This bad faith action arises from an underlying personal injury action involving a three car rear end collision, wherein the plaintiff, Jesus Taveras, was a passenger in a taxi that rear ended a rental car and was in turn hit in the rear by another taxi.  Both taxis were insured by American Transit for up to $100,000.  After a finding of liability against the drivers of the taxis and a reduction of the jury’s verdict, Taveras was awarded a judgment of $2.5 million plus interest in damages.  Prior to the trial of the underlying action, Taveras offered to settle the action for full tender of the Atlantic Transit polices for a total of $200,000, however, Atlantic Transit did not advise its insured of this settlement offer and refused the offer.

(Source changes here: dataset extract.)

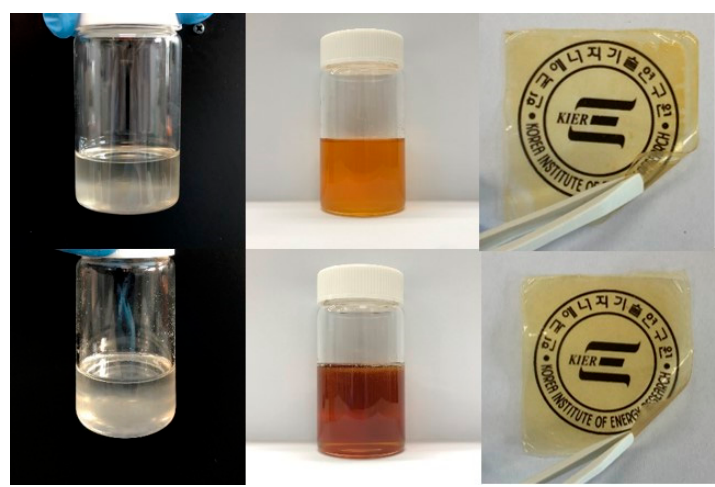
Figure 2. Photographic images of the Nafion-TMA (trimethyl amine, upper) and Aquivion-TMA (lower)-based dispersions in N , N -dimethylformamide (DMF, left ) and N -methyl-2-pyrrolidone (NMP, middle ), and the resulting membranes ( right ).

Thereafter, an insurance bad faith action was brought against Atlantic Transit for its conduct in the underlying action.  In determining that American Transit acted in bad faith by knowingly leaving its insured on the hook for a large judgment that he could not pay, the Court rebuked American Transit for refusing to acknowledge its bad faith and in its opinion granting the plaintiff summary judgment, cited to a quote from the 1991 film “A Few Good Men”, in which a marine played by Jack Nicholson tells an attorney, played by Tom Cruise, that he “can’t handle the truth.” The Court wrote that American Transit “refuses not only to acknowledge the truth, but to handle the truth!”  The Court’s reference to this wildly popular movie quote definitely drives home the intent of the Court’s decision which is that carriers who act in a reckless pattern of conduct in violation of its insured’s interests will be held liable in a bad faith action.

American Transit intends to appeal the trial court’s decision and we will monitor the appeal for the Appellate Division’s decision.